Lo guardo negli occhi per la prima volta da quando l’ho fatto entrare in casa. Ha il volto spento, scavato, stremato dalla fatica e dallo sforzo di tenermi testa. Probabilmente non dorme da giorni, e non credo nemmeno abbia mangiato. I suoi occhi non brillano più come sempre, sono spenti, lontani, distanti, e questo mi distrugge, perché so che la colpa dei suoi mostri è solo mia. Da quando la mamma è morta non sono più la stessa. Neanche davanti allo specchio. Simon era l’unica boccata d’ossigeno che riusciva ancora a tenermi in vita. L’ho risucchiato del tutto. Annientato. Annullato.

Quel che mi trovo davanti ora è una brutta copia dello splendido ragazzo di New York che avevo conosciuto quel giorno sulla metro. E la colpa è soltanto mia. Per questo non posso accettare la sua offerta d’aiuto, per questo l’ho tagliato fuori da ogni cosa che riguardi me o la mia famiglia.
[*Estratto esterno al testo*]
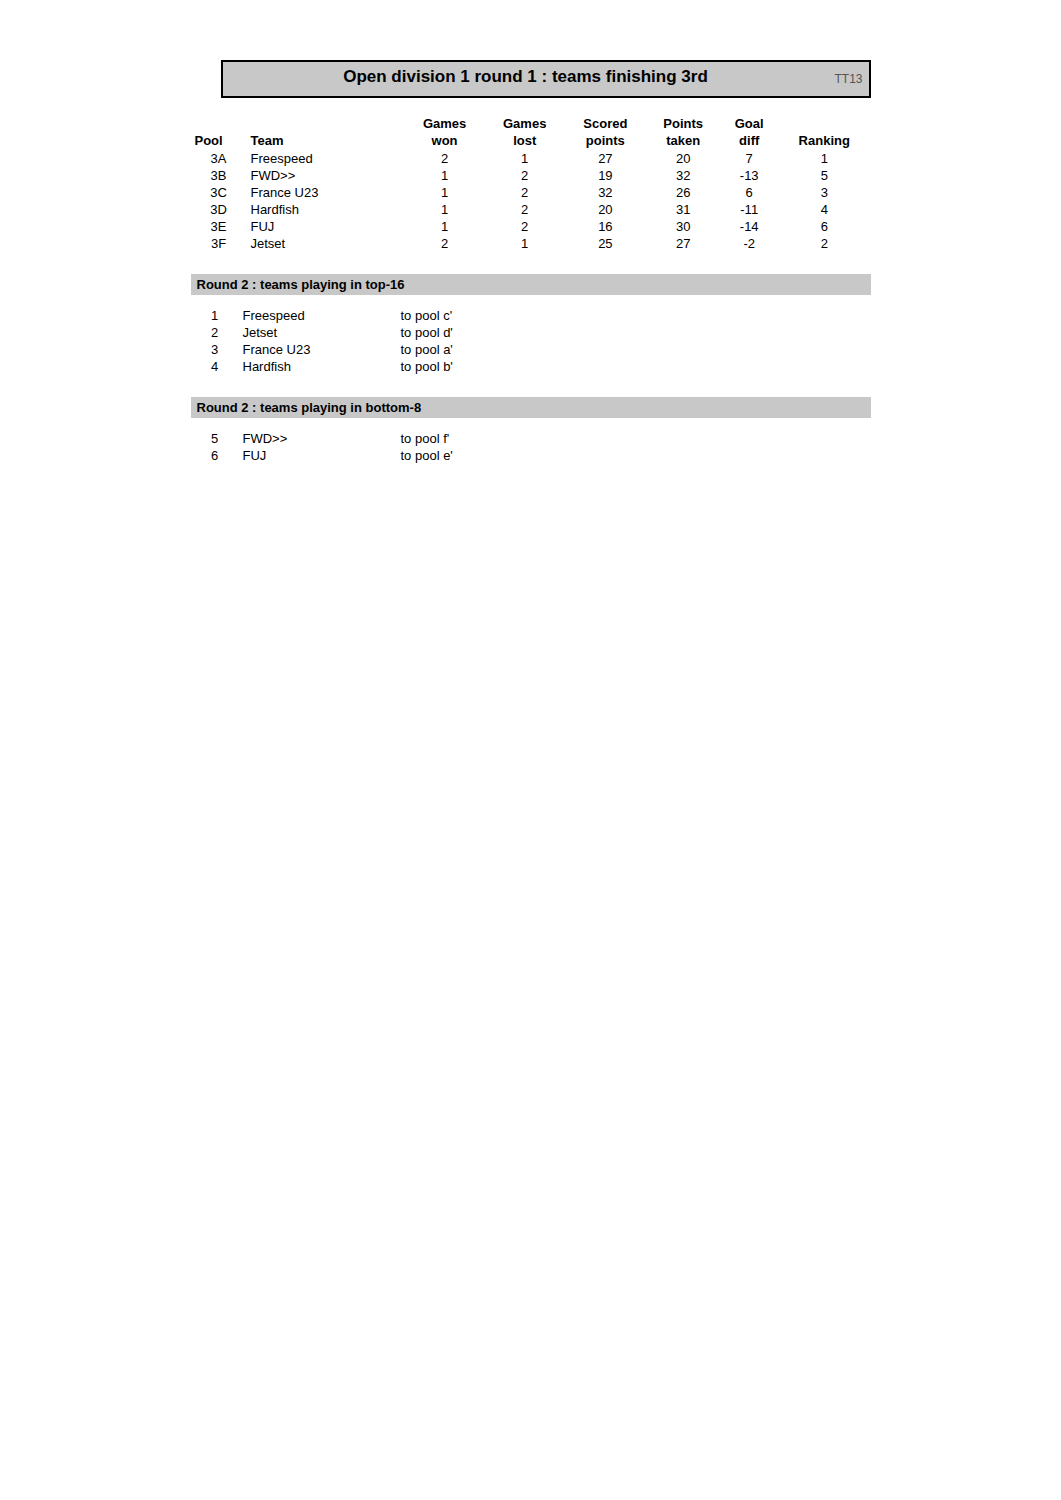Open division 1 round 1 : teams finishing 3rd
TT13
| | | Games | Games | Scored | Points | Goal | |
| --- | --- | --- | --- | --- | --- | --- | --- |
| Pool | Team | won | lost | points | taken | diff | Ranking |
| 3A | Freespeed | 2 | 1 | 27 | 20 | 7 | 1 |
| 3B | FWD>> | 1 | 2 | 19 | 32 | -13 | 5 |
| 3C | France U23 | 1 | 2 | 32 | 26 | 6 | 3 |
| 3D | Hardfish | 1 | 2 | 20 | 31 | -11 | 4 |
| 3E | FUJ | 1 | 2 | 16 | 30 | -14 | 6 |
| 3F | Jetset | 2 | 1 | 25 | 27 | -2 | 2 |
Round 2 : teams playing in top-16
| 1 | Freespeed | to pool c' |
| 2 | Jetset | to pool d' |
| 3 | France U23 | to pool a' |
| 4 | Hardfish | to pool b' |
Round 2 : teams playing in bottom-8
| 5 | FWD>> | to pool f' |
| 6 | FUJ | to pool e' |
Per ridargli la vita che senza volere gli ho sottratto. Perché non potrei mai sopportare il peso di perdere anche lui. Anche se l’ho già perso, perché di fronte a me c’è qualcuno che non riesco, pur intravedendone delle somiglianze con Simon, a riconoscere del tutto. C’è un ragazzo intimorito, spento, diverso. Un ragazzo che dice di amarmi e che io non so come amare, perché è troppo grande la paura di poterlo soltanto ferire. Un ragazzo che è stato tutto, e ora il tutto che siamo stati mi sembra così vuoto, mi sembra il niente. Il niente più assoluto.

Forse è la malattia, a parlare. Forse è questo vortice tetro in cui sto precipitando senza riuscire a tornare a galla che fa di me e dei miei pensieri delle ombre senza colori e senza forma che passo passo conquistano ogni cosa, facendomi dimenticare il mondo per come sono stata abituata a conoscerlo. Il problema è che non riesco a non pensare. E tutti i pensieri che ho sono pensieri pericolosi. E non basta tutto l’amore che Simon o papà o Trish o chiunque altro dice di provare per me a riportarmi a galla, anzi, per una strana, contorta, incomprensibile ragione non fa che farmi affondare.
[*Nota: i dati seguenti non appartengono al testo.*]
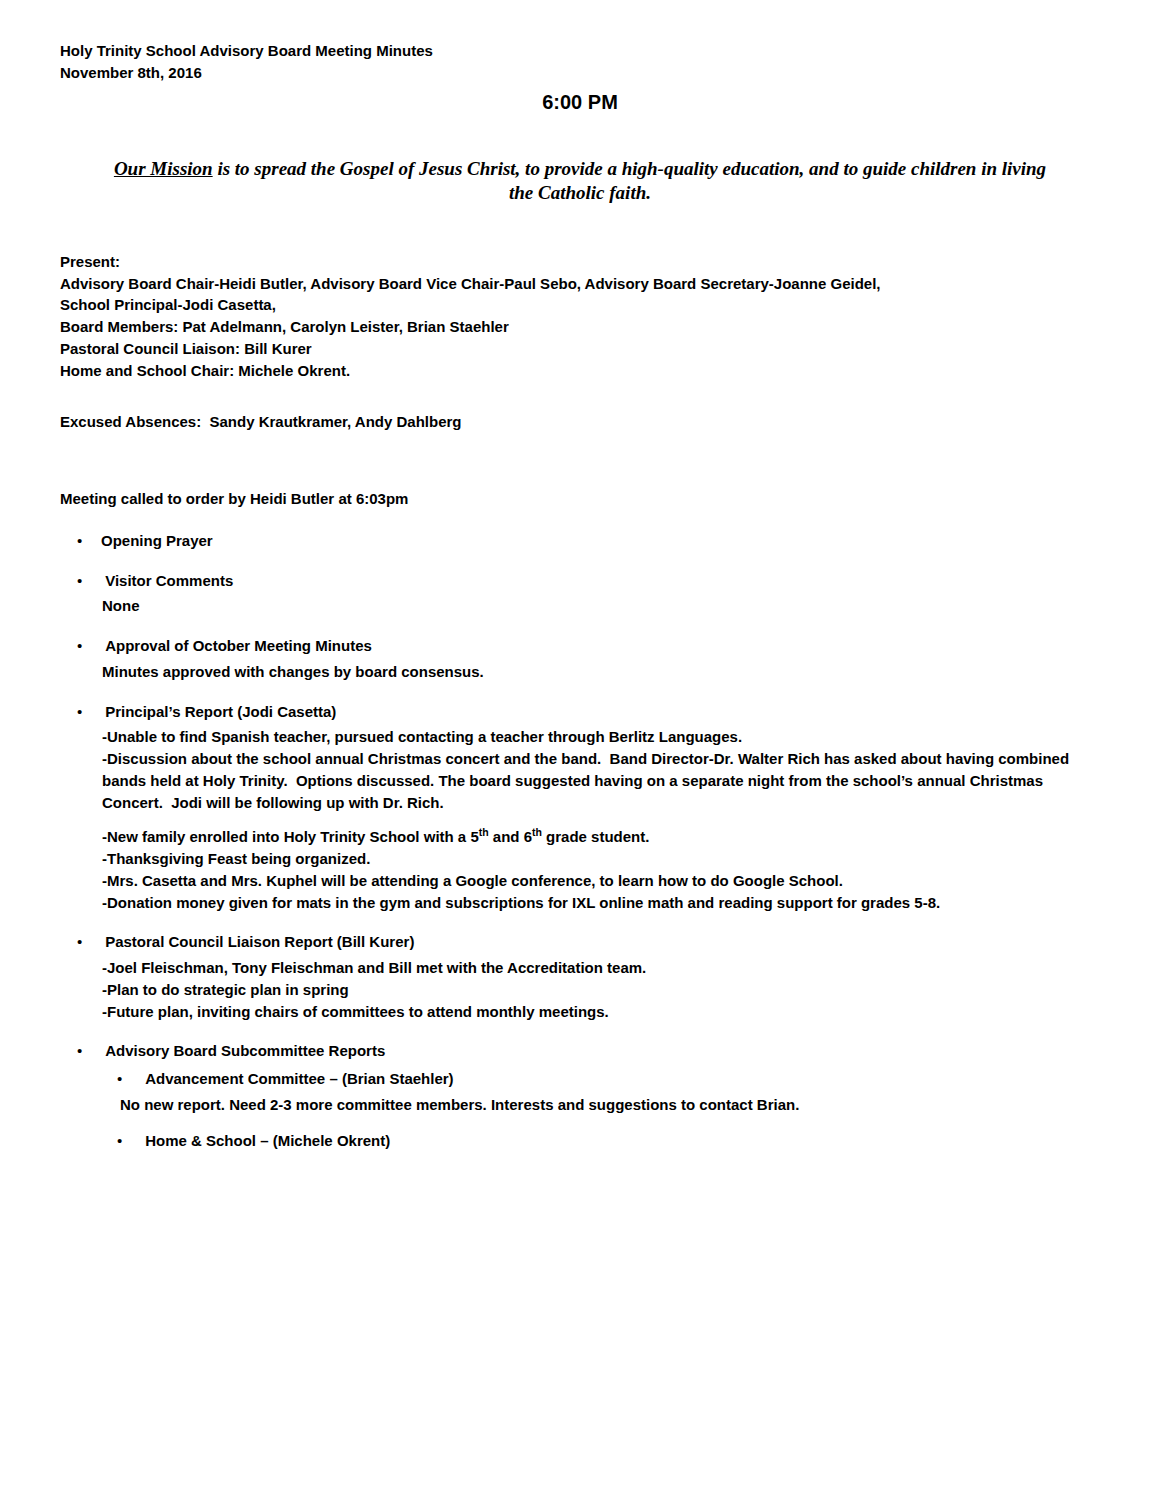Holy Trinity School Advisory Board Meeting Minutes
November 8th, 2016
6:00 PM
Our Mission is to spread the Gospel of Jesus Christ, to provide a high-quality education, and to guide children in living the Catholic faith.
Present:
Advisory Board Chair-Heidi Butler, Advisory Board Vice Chair-Paul Sebo, Advisory Board Secretary-Joanne Geidel,
School Principal-Jodi Casetta,
Board Members: Pat Adelmann, Carolyn Leister, Brian Staehler
Pastoral Council Liaison: Bill Kurer
Home and School Chair: Michele Okrent.
Excused Absences: Sandy Krautkramer, Andy Dahlberg
Meeting called to order by Heidi Butler at 6:03pm
Opening Prayer
Visitor Comments
None
Approval of October Meeting Minutes
Minutes approved with changes by board consensus.
Principal’s Report (Jodi Casetta)
-Unable to find Spanish teacher, pursued contacting a teacher through Berlitz Languages.
-Discussion about the school annual Christmas concert and the band. Band Director-Dr. Walter Rich has asked about having combined bands held at Holy Trinity. Options discussed. The board suggested having on a separate night from the school’s annual Christmas Concert. Jodi will be following up with Dr. Rich.
-New family enrolled into Holy Trinity School with a 5th and 6th grade student.
-Thanksgiving Feast being organized.
-Mrs. Casetta and Mrs. Kuphel will be attending a Google conference, to learn how to do Google School.
-Donation money given for mats in the gym and subscriptions for IXL online math and reading support for grades 5-8.
Pastoral Council Liaison Report (Bill Kurer)
-Joel Fleischman, Tony Fleischman and Bill met with the Accreditation team.
-Plan to do strategic plan in spring
-Future plan, inviting chairs of committees to attend monthly meetings.
Advisory Board Subcommittee Reports
Advancement Committee – (Brian Staehler)
No new report. Need 2-3 more committee members. Interests and suggestions to contact Brian.
Home & School – (Michele Okrent)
Quando è mancata la mamma, una parte di me si è rotto per sempre. Ha smesso di funzionare, e non è uno di quei guasti che ti basta trovare il pezzo di ricambio giusto per far ripartire tutto com’era prima. È un qualcosa che non ha soluzione. Un buco nero che mi risucchia dall’interno, con sempre più forza. Ho cercato, di opporre resistenza. Ho provato, a non farmi trascinare dalla corrente. Non ci sono riuscita. Il dolore che sento è assordante, il vuoto che lascia pesante. Mi prendo la testa tra le mani e cerco di fermare il vortice di pensieri che mi fa girare la testa così maledettamente…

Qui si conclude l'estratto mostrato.